__TASK STATEMENT__: Reproduce verbatim the lines in the records between the line containing "来源｜节选自《现代的精神：世俗时代到来》" and the line containing "那么，人类的时代观念，究竟是如何演变至此的呢？我们可以先从传统的时代观念说起。", inclusive.

__DATA RECORDS__:
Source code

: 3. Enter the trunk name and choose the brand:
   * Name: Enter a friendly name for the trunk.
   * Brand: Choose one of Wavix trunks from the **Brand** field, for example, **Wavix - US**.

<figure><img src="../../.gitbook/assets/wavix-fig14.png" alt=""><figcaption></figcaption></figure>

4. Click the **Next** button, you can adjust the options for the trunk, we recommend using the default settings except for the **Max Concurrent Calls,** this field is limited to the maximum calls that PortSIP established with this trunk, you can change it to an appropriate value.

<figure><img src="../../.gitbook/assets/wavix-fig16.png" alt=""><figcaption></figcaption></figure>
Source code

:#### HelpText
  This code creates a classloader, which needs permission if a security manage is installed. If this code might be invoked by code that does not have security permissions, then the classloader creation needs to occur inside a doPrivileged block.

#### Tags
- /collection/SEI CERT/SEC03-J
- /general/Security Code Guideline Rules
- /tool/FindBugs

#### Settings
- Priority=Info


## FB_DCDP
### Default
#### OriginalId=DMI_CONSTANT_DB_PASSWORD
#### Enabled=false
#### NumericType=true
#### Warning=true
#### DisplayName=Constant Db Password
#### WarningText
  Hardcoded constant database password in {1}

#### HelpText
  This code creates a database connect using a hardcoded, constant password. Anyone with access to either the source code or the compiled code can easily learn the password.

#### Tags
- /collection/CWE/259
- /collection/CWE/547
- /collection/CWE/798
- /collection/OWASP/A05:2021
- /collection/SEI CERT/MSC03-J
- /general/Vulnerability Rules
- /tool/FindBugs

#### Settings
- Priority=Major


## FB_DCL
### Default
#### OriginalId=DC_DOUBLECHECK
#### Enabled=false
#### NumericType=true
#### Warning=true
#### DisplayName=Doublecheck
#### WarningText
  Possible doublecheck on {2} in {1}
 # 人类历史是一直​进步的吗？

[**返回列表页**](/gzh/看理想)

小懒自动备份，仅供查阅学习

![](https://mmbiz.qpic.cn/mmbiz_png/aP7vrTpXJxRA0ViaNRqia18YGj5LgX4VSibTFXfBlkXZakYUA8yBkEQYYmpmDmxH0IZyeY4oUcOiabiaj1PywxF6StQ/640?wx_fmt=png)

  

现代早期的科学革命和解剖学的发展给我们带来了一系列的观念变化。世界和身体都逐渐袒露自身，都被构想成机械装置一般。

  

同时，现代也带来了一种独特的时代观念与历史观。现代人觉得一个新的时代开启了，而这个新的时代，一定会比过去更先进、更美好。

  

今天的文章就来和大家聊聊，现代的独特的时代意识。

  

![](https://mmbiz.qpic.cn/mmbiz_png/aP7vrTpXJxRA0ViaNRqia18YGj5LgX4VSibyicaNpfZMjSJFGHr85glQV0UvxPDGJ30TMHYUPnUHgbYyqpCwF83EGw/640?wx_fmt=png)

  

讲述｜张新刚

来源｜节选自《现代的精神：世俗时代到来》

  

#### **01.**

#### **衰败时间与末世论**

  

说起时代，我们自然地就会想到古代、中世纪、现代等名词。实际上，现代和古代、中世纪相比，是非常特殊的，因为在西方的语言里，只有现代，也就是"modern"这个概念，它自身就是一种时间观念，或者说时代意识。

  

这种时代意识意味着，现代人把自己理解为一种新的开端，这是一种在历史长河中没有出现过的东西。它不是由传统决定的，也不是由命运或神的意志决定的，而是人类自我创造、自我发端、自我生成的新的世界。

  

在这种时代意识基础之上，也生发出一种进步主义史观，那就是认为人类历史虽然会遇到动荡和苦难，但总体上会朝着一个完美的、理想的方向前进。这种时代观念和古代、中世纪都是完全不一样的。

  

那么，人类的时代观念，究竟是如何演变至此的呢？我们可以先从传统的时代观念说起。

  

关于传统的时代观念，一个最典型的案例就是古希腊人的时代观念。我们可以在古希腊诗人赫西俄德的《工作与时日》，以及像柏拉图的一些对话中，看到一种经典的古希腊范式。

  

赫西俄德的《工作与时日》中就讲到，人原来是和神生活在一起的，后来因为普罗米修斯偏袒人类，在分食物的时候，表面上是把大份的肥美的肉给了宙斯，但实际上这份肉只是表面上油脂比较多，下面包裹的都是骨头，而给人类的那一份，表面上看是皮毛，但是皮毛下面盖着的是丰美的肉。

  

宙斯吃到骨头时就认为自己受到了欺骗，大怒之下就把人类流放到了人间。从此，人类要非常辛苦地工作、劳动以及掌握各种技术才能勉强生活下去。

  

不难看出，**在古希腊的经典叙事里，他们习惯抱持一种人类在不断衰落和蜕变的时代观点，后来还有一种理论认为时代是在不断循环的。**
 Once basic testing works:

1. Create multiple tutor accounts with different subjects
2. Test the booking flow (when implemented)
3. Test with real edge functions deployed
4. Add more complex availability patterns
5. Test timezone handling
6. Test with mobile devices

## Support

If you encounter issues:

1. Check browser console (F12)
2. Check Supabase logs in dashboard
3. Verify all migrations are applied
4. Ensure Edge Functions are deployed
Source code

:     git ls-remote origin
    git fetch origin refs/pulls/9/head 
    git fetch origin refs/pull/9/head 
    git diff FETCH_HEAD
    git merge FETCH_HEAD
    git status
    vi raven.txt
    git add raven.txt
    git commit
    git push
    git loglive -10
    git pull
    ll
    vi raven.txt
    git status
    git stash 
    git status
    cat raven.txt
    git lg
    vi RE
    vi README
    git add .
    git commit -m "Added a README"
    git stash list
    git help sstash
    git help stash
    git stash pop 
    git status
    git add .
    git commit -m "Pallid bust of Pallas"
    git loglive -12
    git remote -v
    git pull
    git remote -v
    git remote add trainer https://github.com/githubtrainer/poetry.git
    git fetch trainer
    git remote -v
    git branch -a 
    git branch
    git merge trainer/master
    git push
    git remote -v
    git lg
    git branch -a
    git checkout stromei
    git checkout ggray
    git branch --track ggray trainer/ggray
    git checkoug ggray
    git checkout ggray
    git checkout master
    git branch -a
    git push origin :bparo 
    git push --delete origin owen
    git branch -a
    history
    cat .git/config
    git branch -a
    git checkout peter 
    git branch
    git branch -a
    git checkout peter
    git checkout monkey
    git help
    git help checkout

__WRITTEN ANSWER__:
来源｜节选自《现代的精神：世俗时代到来》

  

#### **01.**

#### **衰败时间与末世论**

  

说起时代，我们自然地就会想到古代、中世纪、现代等名词。实际上，现代和古代、中世纪相比，是非常特殊的，因为在西方的语言里，只有现代，也就是"modern"这个概念，它自身就是一种时间观念，或者说时代意识。

  

这种时代意识意味着，现代人把自己理解为一种新的开端，这是一种在历史长河中没有出现过的东西。它不是由传统决定的，也不是由命运或神的意志决定的，而是人类自我创造、自我发端、自我生成的新的世界。

  

在这种时代意识基础之上，也生发出一种进步主义史观，那就是认为人类历史虽然会遇到动荡和苦难，但总体上会朝着一个完美的、理想的方向前进。这种时代观念和古代、中世纪都是完全不一样的。

  

那么，人类的时代观念，究竟是如何演变至此的呢？我们可以先从传统的时代观念说起。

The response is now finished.